La Jefatura de Mantenimiento del Arsenal de Cádiz afronta un último cuatrimestre de 2026 de “máxima actividad” con las varadas en dique del buque de asalto anfibio Galicia, las fragatas Canarias y Reina Sofía, el patrullero Vigía y el buque escuela Juan Sebastián de Elcano en su base de La Carraca (en 2027 no descansará por la celebración de su centenario); además de los periodos de mantenimiento del buque de asalto anfibio Castilla y las fragatas Victoria y Santa María.
Todas estas actuaciones en los astilleros públicos de Navantia en Cádiz se coordinan a través del Plan de Inmovilizaciones de la Flota, que se distribuye con un año de antelación al inicio de los trabajos. Esta planificación permite realizar el acopio de materiales y gestionar los contratos necesarios, con solicitudes de repuestos de varada que se tramitan con una antelación mínima de seis meses.

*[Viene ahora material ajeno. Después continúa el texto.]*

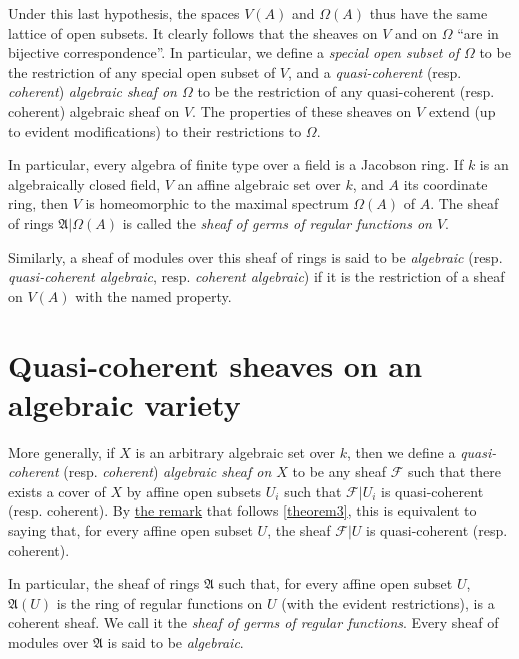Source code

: \documentclass{article}
\theoremstyle{plain}
\theoremstyle{definition}
\newcommand{\sh}{\mathscr}
\newcommand{\oldpage}[1]{\marginpar{\footnotesize$\Big\vert$ \textit{p.~#1}}}
\begin{document}
Under this last hypothesis, the spaces $V(A)$ and $\Omega(A)$ thus have the same lattice of open subsets.
It clearly follows that the sheaves on $V$ and on $\Omega$ ``are in bijective correspondence''.
In particular, we define a \emph{special open subset of $\Omega$} to be the restriction of any special open subset of $V$, and a \emph{quasi-coherent} (resp. \emph{coherent}) \emph{algebraic sheaf on $\Omega$} to be the restriction of any quasi-coherent (resp. coherent) algebraic sheaf on $V$.
The properties of these sheaves on $V$ extend (up to evident modifications) to their restrictions to $\Omega$.

In particular, every algebra of finite type over a field is a Jacobson ring.
If $k$ is an algebraically closed field, $V$ an affine algebraic set over $k$, and $A$ its coordinate ring, then $V$ is homeomorphic to the maximal spectrum
\oldpage{1-12}
$\Omega(A)$ of $A$.
The sheaf of rings $\mathfrak{A}|\Omega(A)$ is called the \emph{sheaf of germs of regular functions on $V$}.

Similarly, a sheaf of modules over this sheaf of rings is said to be \emph{algebraic} (resp. \emph{quasi-coherent algebraic}, resp. \emph{coherent algebraic}) if it is the restriction of a sheaf on $V(A)$ with the named property.


\section{Quasi-coherent sheaves on an algebraic variety}
\label{section6}

More generally, if $X$ is an arbitrary algebraic set over $k$, then we define a \emph{quasi-coherent} (resp. \emph{coherent}) \emph{algebraic sheaf on $X$} to be any sheaf $\sh{F}$ such that there exists a cover of $X$ by affine open subsets $U_i$ such that $\sh{F}|U_i$ is quasi-coherent (resp. coherent).
By \hyperref[remark-theorem3]{the remark} that follows \cref{theorem3}, this is equivalent to saying that, for every affine open subset $U$, the sheaf $\sh{F}|U$ is quasi-coherent (resp. coherent).

In particular, the sheaf of rings $\mathfrak{A}$ such that, for every affine open subset $U$, $\mathfrak{A}(U)$ is the ring of regular functions on $U$ (with the evident restrictions), is a coherent sheaf.
We call it the \emph{sheaf of germs of regular functions}.
Every sheaf of modules over $\mathfrak{A}$ is said to be \emph{algebraic}.


\end{document}
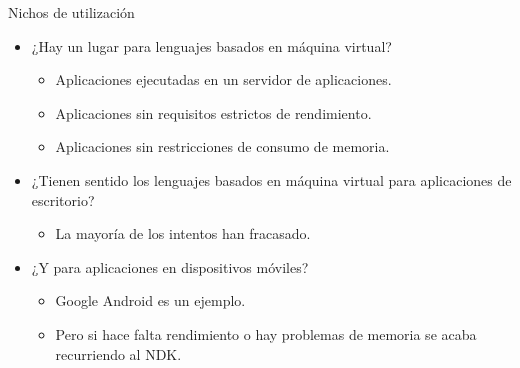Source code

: \begin{frame}[t]{Nichos de utilización}
  \begin{itemize}
    \item ¿Hay un lugar para lenguajes basados en máquina virtual?
      \begin{itemize}
        \item Aplicaciones ejecutadas en un servidor de aplicaciones.
        \item Aplicaciones sin requisitos estrictos de rendimiento.
        \item Aplicaciones sin restricciones de consumo de memoria.
      \end{itemize}
    \item \pause ¿Tienen sentido los lenguajes basados en máquina virtual para aplicaciones de escritorio?
      \begin{itemize}
        \item La mayoría de los intentos han fracasado.
      \end{itemize}
    \item \pause ¿Y para aplicaciones en dispositivos móviles?
      \begin{itemize}
        \item Google Android es un ejemplo.
        \item Pero si hace falta rendimiento o hay problemas de memoria se acaba recurriendo al NDK.
      \end{itemize}
  \end{itemize}
\end{frame}
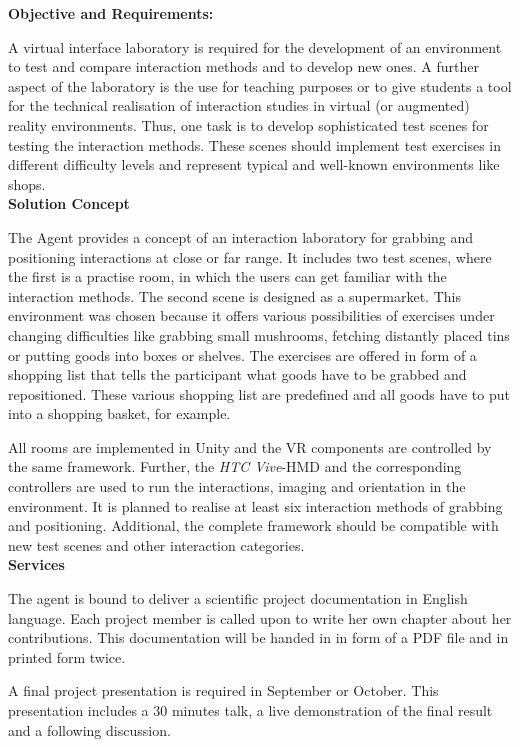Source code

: \documentclass[a4paper, 12pt]{article}
\begin{document}
\textbf{Objective and Requirements:}

A virtual interface laboratory is required for the development of an environment to test and compare interaction methods and to develop new ones. A further aspect of the laboratory is the use for teaching purposes or to give students a tool for the technical realisation of interaction studies in virtual (or augmented) reality environments. Thus, one task is to develop sophisticated test scenes for testing the interaction methods. These scenes should implement test exercises in different difficulty levels and represent typical and well-known environments like shops. \\

\textbf{Solution Concept}
 
  The Agent provides a concept of an interaction laboratory for grabbing and positioning interactions at close or far range. It includes two test scenes, where the first is a practise room, in which the users can get familiar with the interaction methods. The second scene is designed as a supermarket. This environment was chosen because it offers various possibilities of exercises under changing difficulties like grabbing small mushrooms, fetching distantly placed tins or putting goods into boxes or shelves. The exercises are offered in form of a shopping list that tells the participant what goods have to be grabbed and repositioned. These various shopping list are predefined and all goods have to put into a shopping basket, for example. 
 
 All rooms are implemented in Unity and the VR components are controlled by the same framework. Further, the \textit{HTC Vive}-HMD and the corresponding controllers are used to run the interactions, imaging and orientation in the environment. It is planned to realise at least six interaction methods of grabbing and positioning. Additional, the complete framework should be compatible with new test scenes and other interaction categories. \\

 
\textbf{Services}

The agent is bound to deliver a scientific project documentation in English language. Each project member is called upon to write her own chapter about her contributions. This documentation will be handed in in form of a PDF file and in printed form twice. 

A final project presentation is required in September or October. This presentation includes a 30 minutes talk, a live demonstration of the final result and a following discussion.
\end{document}
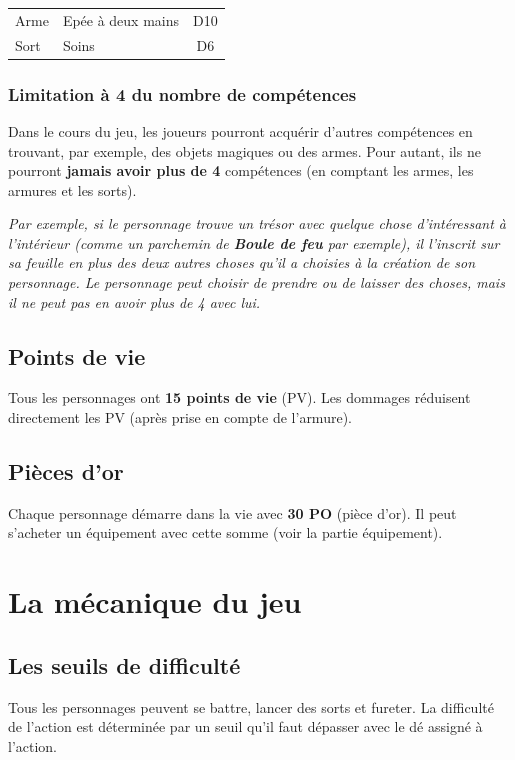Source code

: \documentclass[a4paper, 11pt, twoside]{article}
\begin{document}
\begin{longtable}{llc}
Arme & Epée à deux mains & D10\\
Sort & Soins & D6\\
\end{longtable}

\subsubsection{Limitation à 4 du nombre de compétences}
\label{sec:org6e4ba7a}

Dans le cours du jeu, les joueurs pourront acquérir d'autres compétences en trouvant, par exemple, des objets magiques ou des armes. Pour autant, ils ne pourront \textbf{jamais avoir plus de 4} compétences (en comptant les armes, les armures et les sorts).

\emph{Par exemple, si le personnage trouve un trésor avec quelque chose d'intéressant à l'intérieur (comme un parchemin de \textbf{Boule de feu} par exemple), il l'inscrit sur sa feuille en plus des deux autres choses qu'il a choisies à la création de son personnage. Le personnage peut choisir de prendre ou de laisser des choses, mais il ne peut pas en avoir plus de 4 avec lui.}

\subsection{Points de vie}
\label{sec:org4dccc20}

Tous les personnages ont \textbf{15 points de vie} (PV). Les dommages réduisent directement les PV (après prise en compte de l'armure).

\subsection{Pièces d'or}
\label{sec:org0108e04}

Chaque personnage démarre dans la vie avec \textbf{30 PO} (pièce d'or). Il peut s'acheter un équipement avec cette somme (voir la partie équipement).

\section{La mécanique du jeu}
\label{sec:orgcfb3c80}
\subsection{Les seuils de difficulté}
\label{sec:orgced738c}
Tous les personnages peuvent se battre, lancer des sorts et fureter. La difficulté de l'action est déterminée par un seuil qu'il faut dépasser avec le dé assigné à l'action.
\end{document}
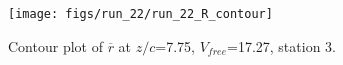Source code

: \begin{figure}[H]
\centering
\texttt{[image: figs/run\_22/run\_22\_R\_contour]}
\caption{Contour plot of $\overline{r}$ at $z/c$=7.75, $V_{free}$=17.27, station 3.}
\label{fig:run_22_R_contour}
\end{figure}


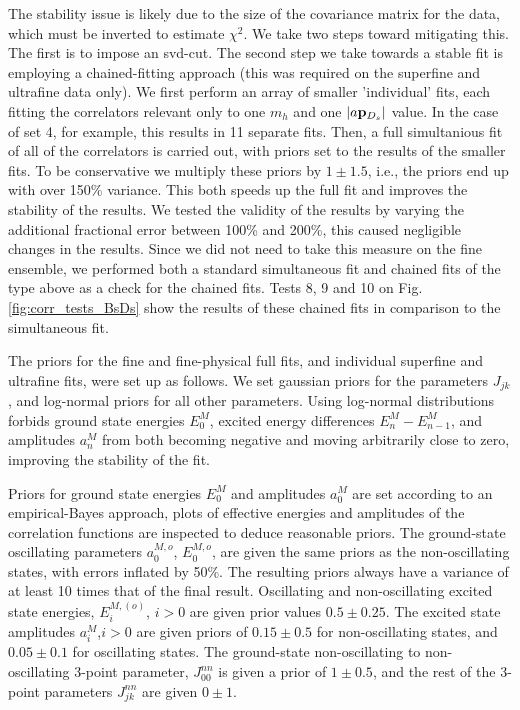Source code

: The stability issue is likely due to the size of the covariance matrix for the data, which must be inverted to estimate $\chi^2$. We take two steps toward mitigating this. The first is to impose an svd-cut. The second step we take towards a stable fit is employing a chained-fitting approach (this was required on the superfine and ultrafine data only). We first perform an array of smaller 'individual' fits, each fitting the correlators relevant only to one $m_h$ and one $|a{\bf{p}}_{D_s}|$ value. In the case of set 4, for example, this results in 11 separate fits. Then, a full simultanious fit of all of the correlators is carried out, with priors set to the results of the smaller fits. To be conservative we multiply these priors by $1\pm 1.5$, i.e., the priors end up with over 150\% variance. This both speeds up the full fit and improves the stability of the results. We tested the validity of the results by varying the additional fractional error between 100\% and 200\%, this caused negligible changes in the results. Since we did not need to take this measure on the fine ensemble, we performed both a standard simultaneous fit and chained fits of the type above as a check for the chained fits. Tests 8, 9 and 10 on Fig. \ref{fig:corr_tests_BsDs} show the results of these chained fits in comparison to the simultaneous fit.

The priors for the fine and fine-physical full fits, and individual superfine and ultrafine fits, were set up as follows. We set gaussian priors for the parameters $J_{jk}$, and log-normal priors for all other parameters. Using log-normal distributions forbids ground state energies $E_0^M$, excited energy differences $E_n^M-E_{n-1}^M$, and amplitudes $a_n^M$ from both becoming negative and moving arbitrarily close to zero, improving the stability of the fit.

Priors for ground state energies $E_0^M$ and amplitudes $a_0^M$ are set according to an empirical-Bayes approach, plots of effective energies and amplitudes of the correlation functions are inspected to deduce reasonable priors. The ground-state oscillating parameters $a_0^{M,o}$, $E_0^{M,o}$, are given the same priors as the non-oscillating states, with errors inflated by 50\%. The resulting priors always have a variance of at least 10 times that of the final result. Oscillating and non-oscillating excited state energies, $E_i^{M,(o)}$, $i>0$ are given prior values $0.5\pm 0.25$. The excited state amplitudes $a_i^M$,$i>0$ are given priors of $0.15\pm 0.5$ for non-oscillating states, and $0.05\pm0.1$ for oscillating states. The ground-state non-oscillating to non-oscillating 3-point parameter, $J_{00}^{nn}$ is given a prior of $1\pm 0.5$, and the rest of the 3-point parameters $J_{jk}^{nn}$ are given $0\pm 1$.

En estas tareas participan la Jefatura de Apoyo Logístico, el Estado Mayor de la Armada, el Estado Mayor de la Flota y la Jefatura de Mantenimiento del Arsenal de Cádiz, encargada de ejecutar buena parte de las actuaciones de mantenimiento de los buques de guerra destinados en la Bahía gaditana.
La actividad de mantenimiento, se insiste en el comunicado remitido a DIARIO Bahía de Cádiz, “es una muestra de la estrecha relación existente entre la defensa, la industria y la economía del entorno”.
“REFORZAMOS LA COMPETITIVIDAD DE NUESTRA INDUSTRIA NAVAL”
Esta colaboración “contribuye a conservar en el Estado español capacidades industriales y tecnológicas que resultan estratégicas para garantizar la autonomía necesaria en el ámbito de la Defensa y, al mismo tiempo, refuerza la competitividad internacional de nuestra industria naval”.
“Mantener una Armada moderna y preparada para defender nuestros intereses en y desde la mar es también contribuir a la seguridad, el bienestar y la prosperidad de los españoles”, se argumenta desde la Armada.
Además, se recalca que cada buque militar que se mantiene y moderniza “requiere el conocimiento y la capacidad de numerosas empresas y profesionales”, favoreciendo la actividad en Cádiz de “un tejido industrial especializado, el desarrollo de nuevas tecnologías y la generación de empleo cualificado”.